Sollicités, les avocats de Mme Dati, Olivier Pardo et Olivier Baratelli, n’ont pas souhaité réagir. Idem pour l’avocate de M. Ghosn, Jacqueline Laffont, qui dit « découvrir cette ordonnance par la presse », et pour le groupe Renault, partie civile, et son avocat Kami Haeri. Dans cette affaire, les magistrats instructeurs ont par ailleurs conclu à un non-lieu pour le consultant Alain Bauer.

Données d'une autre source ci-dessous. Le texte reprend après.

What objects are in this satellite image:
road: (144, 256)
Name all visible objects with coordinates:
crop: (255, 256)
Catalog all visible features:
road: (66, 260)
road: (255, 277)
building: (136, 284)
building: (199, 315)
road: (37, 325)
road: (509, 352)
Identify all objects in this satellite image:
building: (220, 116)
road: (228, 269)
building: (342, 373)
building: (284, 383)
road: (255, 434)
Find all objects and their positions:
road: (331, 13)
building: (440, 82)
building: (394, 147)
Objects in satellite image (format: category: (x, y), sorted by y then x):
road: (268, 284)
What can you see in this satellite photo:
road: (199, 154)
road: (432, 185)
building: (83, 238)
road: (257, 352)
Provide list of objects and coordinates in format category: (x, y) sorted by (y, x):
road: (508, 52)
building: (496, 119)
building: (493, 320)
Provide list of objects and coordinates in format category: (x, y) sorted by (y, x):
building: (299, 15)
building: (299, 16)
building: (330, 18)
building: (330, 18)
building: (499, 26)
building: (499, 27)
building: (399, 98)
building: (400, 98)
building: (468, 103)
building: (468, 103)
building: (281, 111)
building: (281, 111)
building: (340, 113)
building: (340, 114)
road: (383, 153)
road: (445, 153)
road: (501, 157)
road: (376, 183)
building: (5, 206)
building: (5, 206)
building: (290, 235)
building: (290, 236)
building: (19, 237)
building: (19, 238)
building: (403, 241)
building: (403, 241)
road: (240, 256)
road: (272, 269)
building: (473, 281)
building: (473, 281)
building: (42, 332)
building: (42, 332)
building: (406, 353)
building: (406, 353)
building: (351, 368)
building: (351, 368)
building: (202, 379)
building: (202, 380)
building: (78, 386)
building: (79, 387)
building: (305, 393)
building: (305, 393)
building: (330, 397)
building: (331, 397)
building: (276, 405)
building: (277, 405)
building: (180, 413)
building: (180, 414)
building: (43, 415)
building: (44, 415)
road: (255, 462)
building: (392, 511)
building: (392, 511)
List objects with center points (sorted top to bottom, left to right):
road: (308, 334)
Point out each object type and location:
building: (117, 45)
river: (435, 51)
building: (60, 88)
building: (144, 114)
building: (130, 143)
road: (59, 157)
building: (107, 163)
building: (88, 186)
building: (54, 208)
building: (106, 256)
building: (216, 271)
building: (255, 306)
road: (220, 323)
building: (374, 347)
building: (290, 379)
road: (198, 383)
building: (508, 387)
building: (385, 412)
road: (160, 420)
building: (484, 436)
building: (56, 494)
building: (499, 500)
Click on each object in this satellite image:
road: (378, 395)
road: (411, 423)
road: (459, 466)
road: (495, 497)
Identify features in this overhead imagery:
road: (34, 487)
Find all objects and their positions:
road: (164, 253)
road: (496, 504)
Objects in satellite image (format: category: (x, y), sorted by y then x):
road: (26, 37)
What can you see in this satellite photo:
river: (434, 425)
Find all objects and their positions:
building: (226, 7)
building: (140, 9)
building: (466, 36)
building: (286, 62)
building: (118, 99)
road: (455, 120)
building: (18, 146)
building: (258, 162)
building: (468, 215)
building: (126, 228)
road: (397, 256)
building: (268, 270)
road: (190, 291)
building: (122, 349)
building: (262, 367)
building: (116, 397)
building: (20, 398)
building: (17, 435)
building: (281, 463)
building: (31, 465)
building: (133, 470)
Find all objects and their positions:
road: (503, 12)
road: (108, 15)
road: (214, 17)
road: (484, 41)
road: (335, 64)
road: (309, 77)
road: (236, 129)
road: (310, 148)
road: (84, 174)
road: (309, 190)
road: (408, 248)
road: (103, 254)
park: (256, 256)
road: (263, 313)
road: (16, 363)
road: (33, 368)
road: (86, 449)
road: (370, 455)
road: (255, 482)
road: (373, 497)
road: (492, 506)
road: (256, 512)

Invitée sur LCI mardi soir, Mme Dati a dénoncé une « procédure émaillée d’incidents » et a violemment mis en cause certains magistrats qui, selon elle, « marchent » sur les droits de la défense. « J’accable des magistrats qui refusent de faire leur travail selon le code de procédure », a-t-elle dit, affirmant également qu’elle ne démissionnerait pas.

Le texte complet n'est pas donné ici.